Aujourd’hui, y a-t-il plus d’attentats contre des touristes qu’avant ?
Disons qu’il y a beaucoup plus de focalisation sur le sujet qu’auparavant. Mais c’est oublier que les pays qui souffrent le plus du terrorisme ne sont pas des destinations touristiques : la Syrie, l’Irak, l’Afghanistan, le Nigeria… Dans ces pays, le terrorisme se greffe sur une guerre, et ferme totalement le pays au tourisme. Personne n’aurait l’idée d’aller visiter la Syrie ou l’Irak! Il y a donc toujours un écart entre l’aspect spectaculaire et l’impact réel de l’attentat. Si on fait le compte des touristes qui meurent dans des pays comme la Tunisie, l’Egypte et maintenant la Thaïlande, il y a plus de chances de mourir d’un accident de voiture que dans un attentat. Et pourtant, on parle beaucoup plus des cas de terrorisme…Les terroristes réussissent donc leur coup. Oui. On parle d’eux beaucoup plus, et de plus en plus. On peut d’ailleurs se demander si on ne tombe pas dans le piège qu’ils nous tendent. Ils veulent attirer l’attention sur eux et notre société, qui est avide de savoir, tombe dans le piège.

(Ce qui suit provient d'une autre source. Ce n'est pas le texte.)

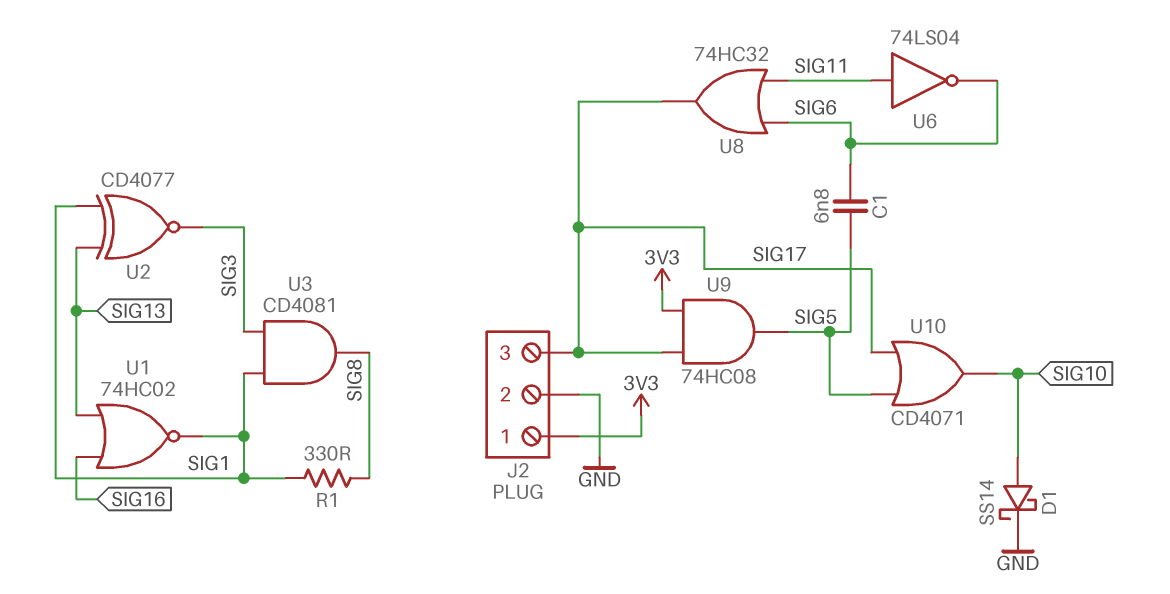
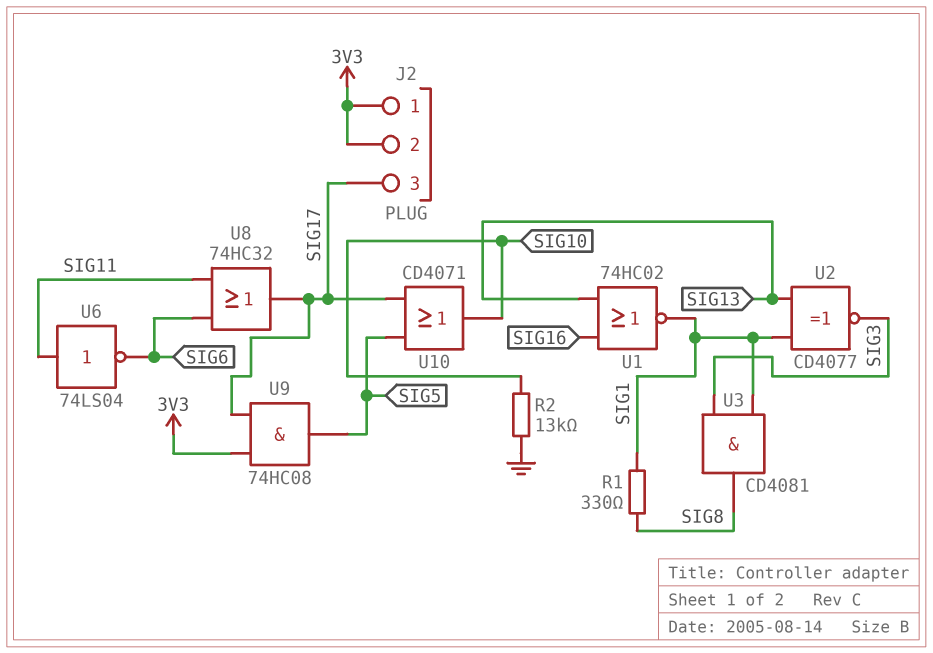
C1: 6.8nF (SIG5, SIG6) -> none
D1: schottky SS14 (A SIG10, K GND) -> none
J2 pin 2: GND -> 3V3
R2: none -> 13k (GND, SIG10)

L’objectif des terroristes est donc double ? Attirer l’attention sur eux et saboter l’économie d’un pays touristique ?
C’est leur volonté, oui. Ils veulent affaiblir les régimes en place en touchant le tourisme. Parce que si le tourisme s’effondre, le pays aussi. Les terroristes emploient la théorie du chaos : ils veulent plonger un pays dans le chaos parce qu’ils pensent que ce chaos va provoquer le changement politique qu’ils souhaitent. Et en même temps, ils veulent attirer l’attention sur eux. Ces deux objectifs ne sont pas incompatibles, et sont certainement cumulables.